Babeczki z cytrynowym crème pâtissière i herbatą matcha
Dziś 17 marca, jak świat długi i szeroki obchodzony jako dzień Świętego Patryka. Nie mogłam więc zaprezentować dziś niczego, co nie byłoby zielone, prawda?!
Koncepcja tego deseru jest bardzo prosta. Z kruchego, maślanego ciasta wypiekamy spody do tart- mogą być na jeden kęs, jak moje, lub przygotować możecie duży, klasyczny spód do tarty.

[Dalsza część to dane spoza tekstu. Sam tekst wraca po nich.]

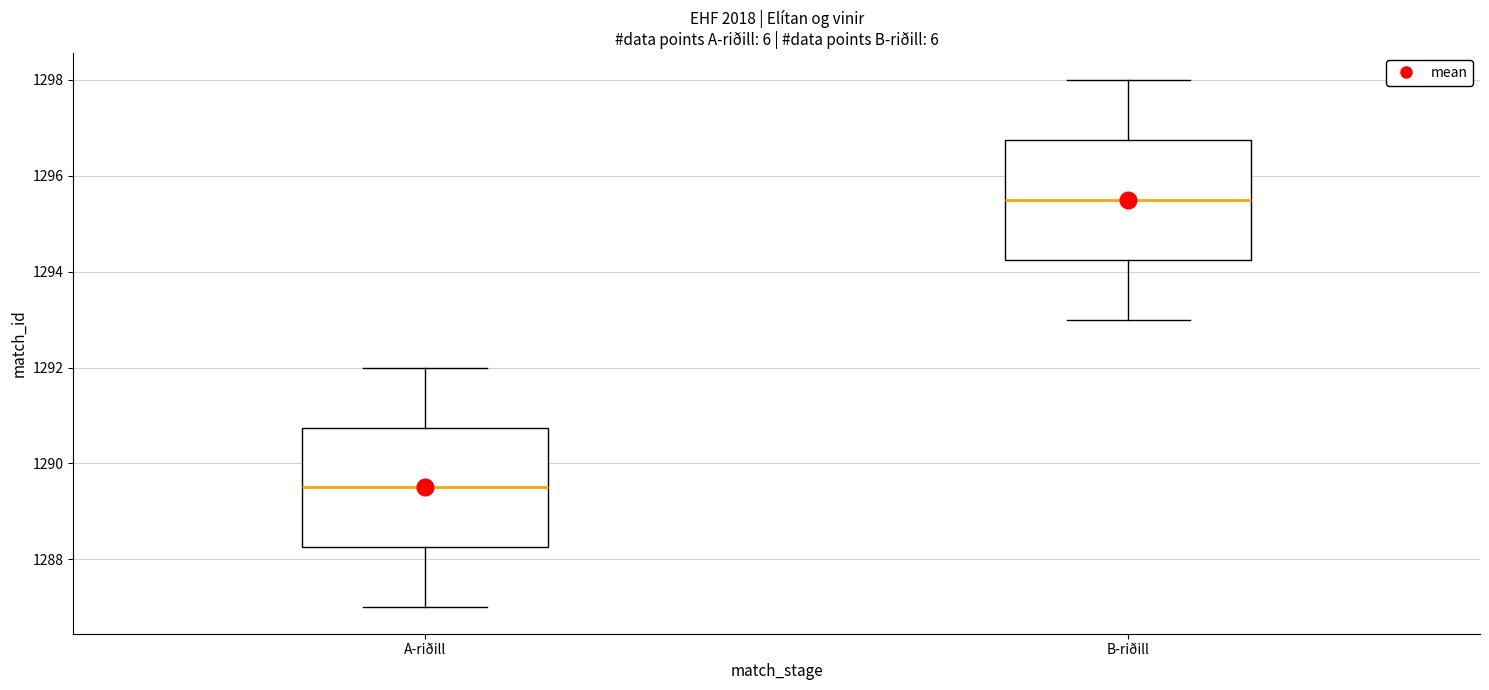

Where is the upper edge of the box for B-riðill on the y-axis? The values are not printed on the chart, so give them approximately, as read against the axis.

1296.8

Do tego crème pâtissière, francuska klasyka deserowa na bazie mleka i żółtek. Mój doprawiłam sporą ilością soku i skórki cytrynowej oraz oczywiście japońską zieloną herbatą matcha, dzięki której krem ma piękny, pistacjowy kolor, a deser zyskał lekki, herbaciany aromat.
Z podanych proporcji przygotujecie jedną, dużą tartę lub nawet 25 mini-tartoletek, na jedne kęs.

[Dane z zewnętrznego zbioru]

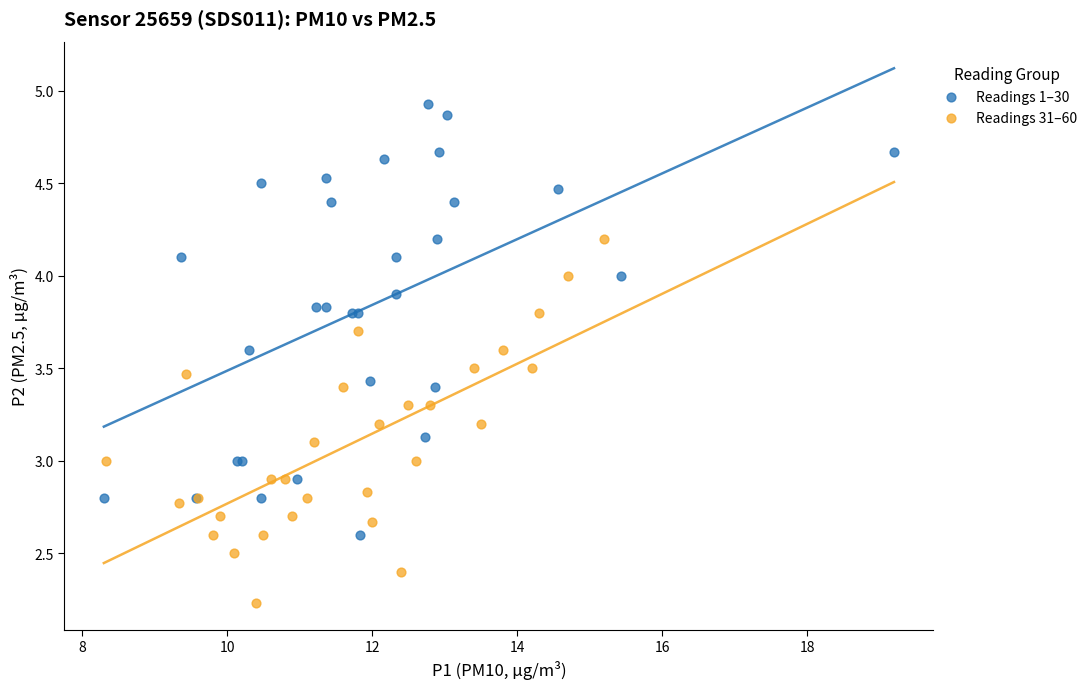

Which series reaches the maximum Y coordinate?

Readings 1–30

Przy okazji przepis na inny zielony deser, babka z matchą, przepis znajdziecie TU.
Składniki- ciasto
- mąka pszenna - 250 g
- masło - 125 g, temp. pokojowa
- jajko - 1 szt
- cukier - 1 łyżeczka
- sól - 1/2 łyżeczki
- woda - 3 łyżki, zimna
- krem
- mleko - 1 szklanka
- matcha - 1 łyżeczka
- cukier - 3-4 łyżki
- sok z cytryny - 2 łyżki
- skórka z cytryny - otarta z jednego owocu
- mąka ziemniaczana - 2 łyżki
- żółtko - 3 szt
- masło - 2 łyżki, zimne
- sól - szczypta
- maliny - do podania
Ciasto:
Z mąki usyp kopczyk, włóż do niego posiekane w kostkę masło, wsyp sól, cukier, wbij jajko. Połącz składniki na gładką masę. Wlej wodę i delikatnie połącz aż uzyskasz gładkie ciasto. Szybko wyrób odpychając od siebie 4-5 razy, włóż do woreczka i schłódź w lodówce przez minimum 30 min.
Ciasto rozwałkuj na grubość 2-3 mm, wylep nim płaską foremkę (średnica ok. 25 cm), wstaw do lodówki na 20 minut.

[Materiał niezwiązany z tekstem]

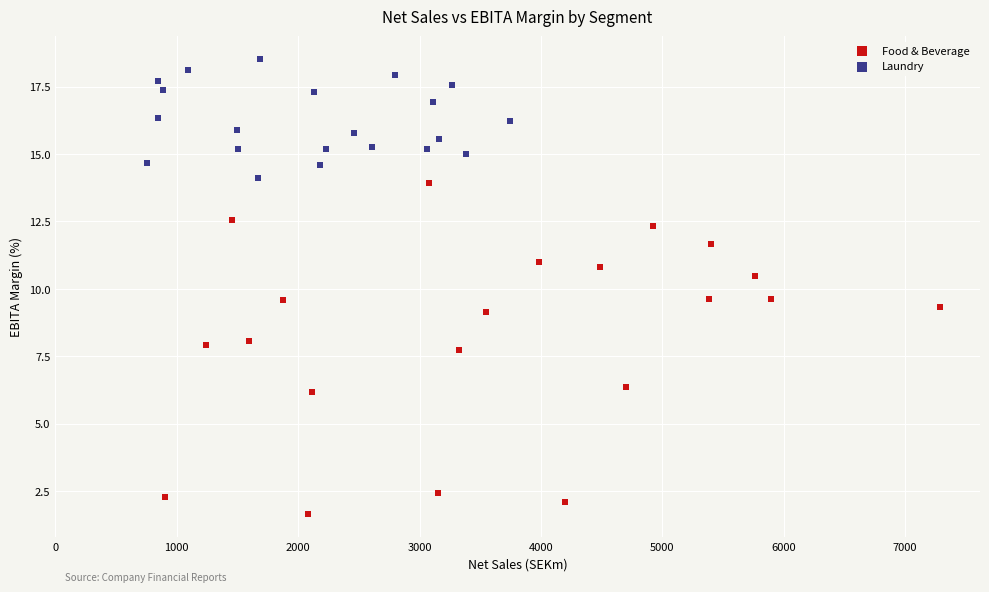

Which series contains the lowest Y value?

Food & Beverage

Piekarnik nagrzej do 190 oC, nakłuj ciasto widelcem. Ułóż na nim kawałek papieru po pieczenia i obciąż ziarnami fasoli. Piecz 20 minut, zdejmij fasolę i dopiecz kolejne 5 minut, do zarumieniania. Ostudź.
Krem:
Żółtka połącz z mąką ziemniaczaną. W rondelku podgrzej mleko. Dodaj szczyptę soli, skórkę otartą z cytryny, cukier i matchę.
Gdy mleko będzie gorące, wolnym strumieniem wlej 1/3 do żółtek, dokładnie rozmieszaj.
Ciepłe żółtka lwej z powrotem do mleka, zagotuj na małym ogniu, ciągle mieszając rózgą (trzepaczką), aż masa zgęstnieje. Od razu przelej do miseczki. Dodaj zimne masło, rozmieszaj. Na koniec dodaj sok z cytryny, połącz, ewentualnie dopraw do smaku dodając nieco więcej cukru/soku cytrynowego.
Krem przykry folią spożywczą, wstaw do lodówki.
Kremem nadziewaj babeczki, podawaj schłodzone z malinami na wierzchu.